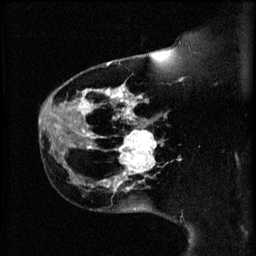
Breast MRI (dynamic contrast-enhanced), one sagittal slice. Position 44 of 60 along the scan axis. 3 images stored at this slice position (order not interpretable as contrast timing). 1.5 T. TE 4.2 ms, TR 11 ms. 256 × 256 image matrix, field of view 180 × 180 mm. Female patient, age 44 years.
Outlined on this slice (semi-automatically segmented with operator editing):
- analysis volume of interest (the breast-tissue region the enhancement analysis was run in; not a lesion): box from (x=114, y=124) to (x=165, y=179) px
- tumour enhancement mask (voxels above the 70 % enhancement threshold inside the analysis volume of interest): (x=114, y=124)–(x=157, y=179)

|---|

◆ THE TASK: Word for word, return the material, omitting the pictures.

◆ RESPONSE BELOW:
Breast MRI (dynamic contrast-enhanced), one sagittal slice. Position 44 of 60 along the scan axis. 3 images stored at this slice position (order not interpretable as contrast timing). 1.5 T. TE 4.2 ms, TR 11 ms. 256 × 256 image matrix, field of view 180 × 180 mm. Female patient, age 44 years.
Outlined on this slice (semi-automatically segmented with operator editing):
- analysis volume of interest (the breast-tissue region the enhancement analysis was run in; not a lesion): box from (x=114, y=124) to (x=165, y=179) px
- tumour enhancement mask (voxels above the 70 % enhancement threshold inside the analysis volume of interest): (x=114, y=124)–(x=157, y=179)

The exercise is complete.